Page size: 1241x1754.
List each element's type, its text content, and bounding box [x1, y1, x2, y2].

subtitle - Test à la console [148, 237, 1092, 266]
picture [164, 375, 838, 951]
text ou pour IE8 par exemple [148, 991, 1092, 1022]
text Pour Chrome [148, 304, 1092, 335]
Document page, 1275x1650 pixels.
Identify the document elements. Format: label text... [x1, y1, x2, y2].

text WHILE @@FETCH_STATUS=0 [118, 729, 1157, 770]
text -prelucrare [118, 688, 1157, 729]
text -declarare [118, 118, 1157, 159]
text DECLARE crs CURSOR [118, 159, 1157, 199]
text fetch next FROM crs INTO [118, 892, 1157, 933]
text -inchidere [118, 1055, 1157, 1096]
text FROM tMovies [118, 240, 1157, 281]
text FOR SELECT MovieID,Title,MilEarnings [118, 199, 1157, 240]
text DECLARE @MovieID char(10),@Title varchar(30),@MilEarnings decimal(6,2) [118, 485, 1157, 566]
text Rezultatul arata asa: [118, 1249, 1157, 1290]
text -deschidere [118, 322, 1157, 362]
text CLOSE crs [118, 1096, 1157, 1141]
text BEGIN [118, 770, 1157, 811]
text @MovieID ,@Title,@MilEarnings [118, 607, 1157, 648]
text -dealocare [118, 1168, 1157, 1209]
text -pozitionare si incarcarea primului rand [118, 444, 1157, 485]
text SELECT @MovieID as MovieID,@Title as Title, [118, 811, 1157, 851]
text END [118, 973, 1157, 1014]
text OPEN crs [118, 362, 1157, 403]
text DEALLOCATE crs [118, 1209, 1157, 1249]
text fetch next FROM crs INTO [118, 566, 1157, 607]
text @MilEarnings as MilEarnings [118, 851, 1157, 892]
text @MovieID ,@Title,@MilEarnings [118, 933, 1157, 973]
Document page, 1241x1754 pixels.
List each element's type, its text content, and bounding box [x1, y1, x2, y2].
════════════════
→ What the task asks: Copy the items verbatim, starting at the line that contains "Document page, 1275x1650 pixels." and ending with the line that contains "text DECLARE @MovieID".

→ Complete answer:
Document page, 1275x1650 pixels.
Identify the document elements. Format: label text... [x1, y1, x2, y2].

text WHILE @@FETCH_STATUS=0 [118, 729, 1157, 770]
text -prelucrare [118, 688, 1157, 729]
text -declarare [118, 118, 1157, 159]
text DECLARE crs CURSOR [118, 159, 1157, 199]
text fetch next FROM crs INTO [118, 892, 1157, 933]
text -inchidere [118, 1055, 1157, 1096]
text FROM tMovies [118, 240, 1157, 281]
text FOR SELECT MovieID,Title,MilEarnings [118, 199, 1157, 240]
text DECLARE @MovieID char(10),@Title varchar(30),@MilEarnings decimal(6,2) [118, 485, 1157, 566]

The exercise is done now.